The whole room went silent, waiting, all the guards intent as one of them took the inmate away and another led the guy out. A few seconds later came several tentative whispers, shifting on benches, footsteps, the clinking of coins in machines.

Fred looked across at Angel, softened inside when he saw how relieved she was, and swore he could hear his happily beating heart. Love lifted him to a different plane from other people.

She smiled and said, “All it takes is one asshole to stop everyone’s visit, but not this time.”

They chatted about Fred’s job and his house and his plans to buy a new car, when a crackling loudspeaker announced that Inmate Visiting had filled to capacity and that the first-in, first-out policy would apply. Several pass numbers were called, none of them Fred’s, and the guard broadcast, “Say goodbye to your inmate.”

Angel looked stricken.

“Hey, it’s okay,” Fred said. “I don’t have to go right now, do I? I was at least ten people from the front.”

“Not that — I wanted to tell you some good news. My counselor gave me a release date—”

“When?”

“June 1. Time off and early release to relieve overcrowding.”

“Great! You’re saying—”

“I’ll be free.

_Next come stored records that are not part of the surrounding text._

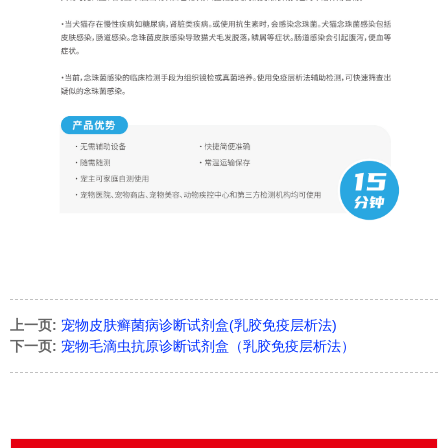
上一页:
宠物皮肤癣菌病诊断试剂盒(乳胶免疫层析法)
下一页:
宠物毛滴虫抗原诊断试剂盒（乳胶免疫层析法）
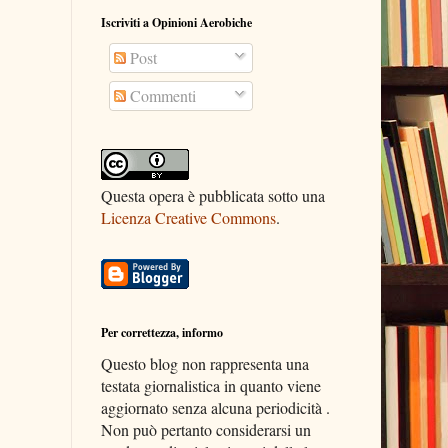
Iscriviti a Opinioni Aerobiche
Post
Commenti
Questa opera è pubblicata sotto una
Licenza Creative Commons
.
Per correttezza, informo
Questo blog non rappresenta una
testata giornalistica in quanto viene
aggiornato senza alcuna periodicità .
Non può pertanto considerarsi un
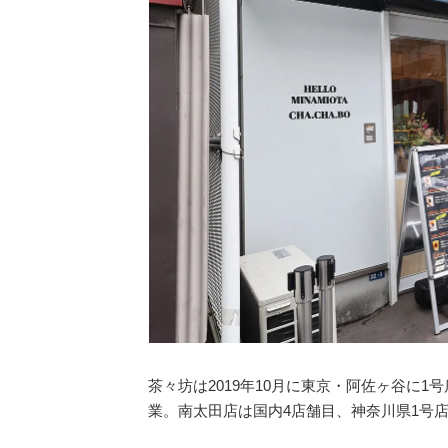
茶々坊は2019年10月に東京・阿佐ヶ谷に1
業。南太田店は国内4店舗目、神奈川県1号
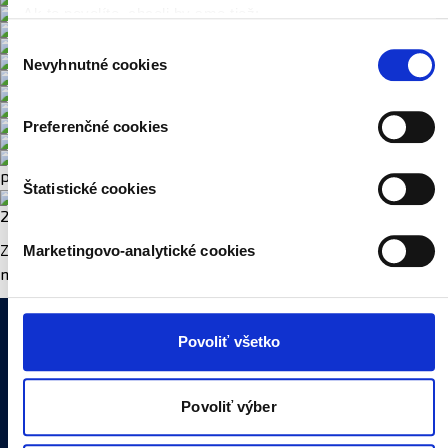
Ak to povolíte, chceli by sme tiež:
Zhromažďovať informácie o vašej geografickej polohe
Výber
Nevyhnutné cookies
s presnosťou na niekoľko metrov
súhlasu
Identifikovať vaše zariadenie aktívnym skenovaním
konkrétnych charakteristík (odtlačky prstov).
Preferenčné cookies
Viac informácií o tom, ako sa spracúvajú vaše osobné
údaje, nájdete v časti s
vašimi nastaveniami
. Súhlas
previous
Štatistické cookies
môžete kedykoľvek zmeniť alebo odvolať cez Vyhlásenie
o používaní súborov cookie.
22664
Marketingovo-analytické cookies
Zdroj:
Naša webstránka používa cookies. Aktívnym nastavením
next
nám udelíte súhlas s využívaním štatistických a
marketingovo-analytických cookies na účel cielenia a
personalizácie obsahu reklamy. Tento súhlas môžete
Povoliť všetko
Štúdio
Doprava
kedykoľvek odvolať tak jednoducho ako ste nám ho udelili
0903 943 003
0800 800 200
opätovným vyvolaním tejto cookie lišty cez nastavenia
ochrany súkromia. Odvolanie súhlasu nemá vplyv
Povoliť výber
na zákonnosť spracúvania vychádzajúceho zo súhlasu
Recepcia
E-mail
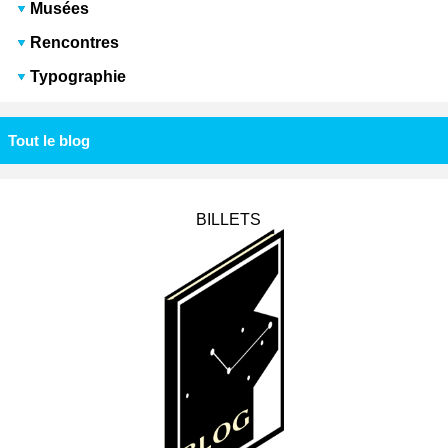
Musées
Rencontres
Typographie
Tout le blog
BILLETS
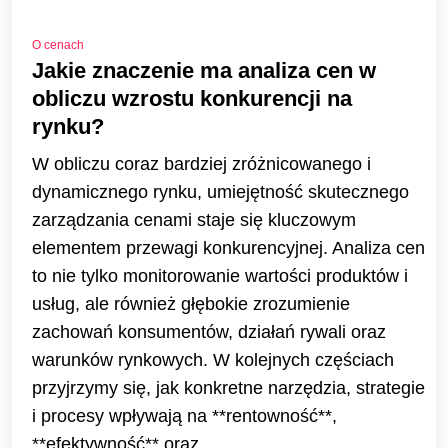
O cenach
Jakie znaczenie ma analiza cen w
obliczu wzrostu konkurencji na
rynku?
W obliczu coraz bardziej zróżnicowanego i
dynamicznego rynku, umiejętność skutecznego
zarządzania cenami staje się kluczowym
elementem przewagi konkurencyjnej. Analiza cen
to nie tylko monitorowanie wartości produktów i
usług, ale również głębokie zrozumienie
zachowań konsumentów, działań rywali oraz
warunków rynkowych. W kolejnych częściach
przyjrzymy się, jak konkretne narzędzia, strategie
i procesy wpływają na **rentowność**,
**efektywność** oraz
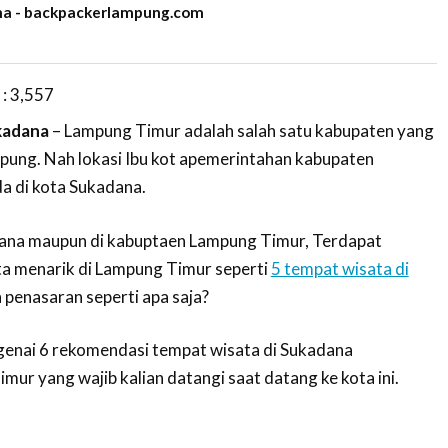
a - backpackerlampung.com
 :
3,557
kadana
– Lampung Timur adalah salah satu kabupaten yang
mpung. Nah lokasi Ibu kot apemerintahan kabupaten
da di kota Sukadana.
adana maupun di kabuptaen Lampung Timur, Terdapat
ta menarik di Lampung Timur seperti
5 tempat wisata di
h penasaran seperti apa saja?
genai 6 rekomendasi tempat wisata di Sukadana
ur yang wajib kalian datangi saat datang ke kota ini.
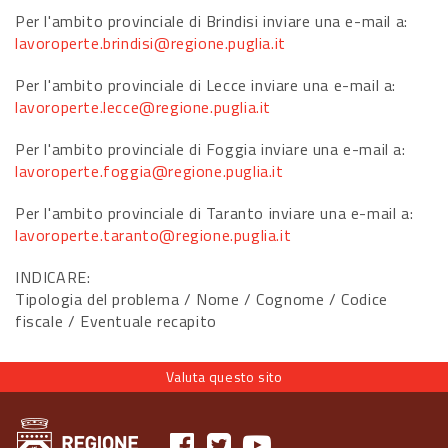
Per l'ambito provinciale di Brindisi inviare una e-mail a:
lavoroperte.brindisi@regione.puglia.it
Per l'ambito provinciale di Lecce inviare una e-mail a:
lavoroperte.lecce@regione.puglia.it
Per l'ambito provinciale di Foggia inviare una e-mail a:
lavoroperte.foggia@regione.puglia.it
Per l'ambito provinciale di Taranto inviare una e-mail a:
lavoroperte.taranto@regione.puglia.it
INDICARE:
Tipologia del problema / Nome / Cognome / Codice
fiscale / Eventuale recapito
Valuta questo sito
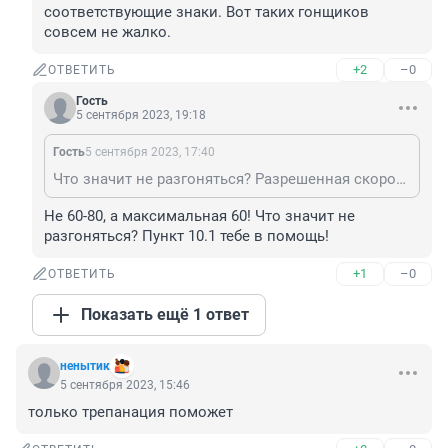
соответствующие знаки. Вот таких гонщиков 
совсем не жалко.
+2
–0
ОТВЕТИТЬ
Гость
5 сентября 2023, 19:18
Гость
5 сентября 2023, 17:40
Что значит не разгоняться? Разрешенная скорость 60-80 . Не разгоняться это как по двору ехать не более 5 км/ч
Не 60-80, а максимальная 60! Что значит не 
разгоняться? Пункт 10.1 тебе в помощь!
+1
–0
ОТВЕТИТЬ
Показать ещё 1 ответ
ненытик
5 сентября 2023, 15:46
только трепанация поможет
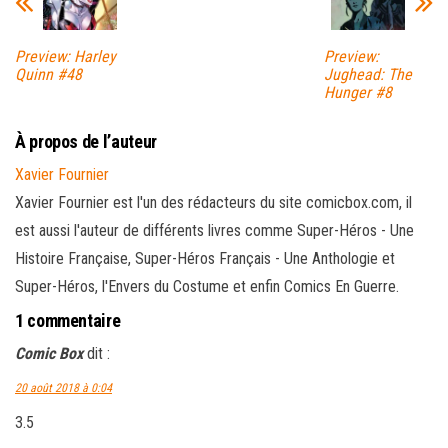
Preview: Harley
Preview:
Quinn #48
Jughead: The
Hunger #8
À propos de l’auteur
Xavier Fournier
Xavier Fournier est l'un des rédacteurs du site comicbox.com, il
est aussi l'auteur de différents livres comme Super-Héros - Une
Histoire Française, Super-Héros Français - Une Anthologie et
Super-Héros, l'Envers du Costume et enfin Comics En Guerre.
1 commentaire
Comic Box
dit :
20 août 2018 à 0:04
3.5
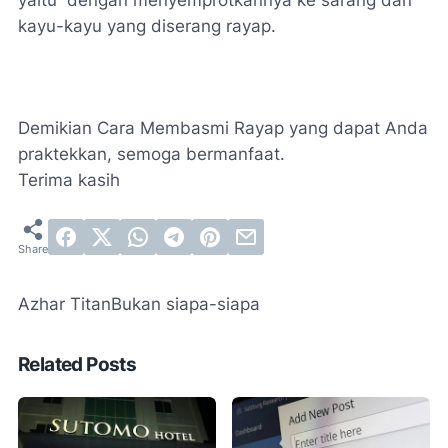
yaitu dengan menyemprotkannya ke sarang dan
kayu-kayu yang diserang rayap.
Demikian Cara Membasmi Rayap yang dapat Anda
praktekkan, semoga bermanfaat.
Terima kasih
Azhar Titan
Bukan siapa-siapa
Related Posts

I go live my life again, report to my parole officer, and don’t reoffend.” Angel rolled her eyes. “As if I would.”

Fred stroked the palm of her hand. “Look, I’ve been wanting to ask how you got to be here...”

She answered in a whisper, leaning in. “Sure. I got nothing to hide. These two so-called friends—” she spat the word “—asked me to drive ’em someplace. Then they tell me to wait in this strip mall and they go in a jewelry store? So I wait, but then a few minutes later I hear like a lot of sirens, and I’m freaking, I’m panicked, I start the car and go.”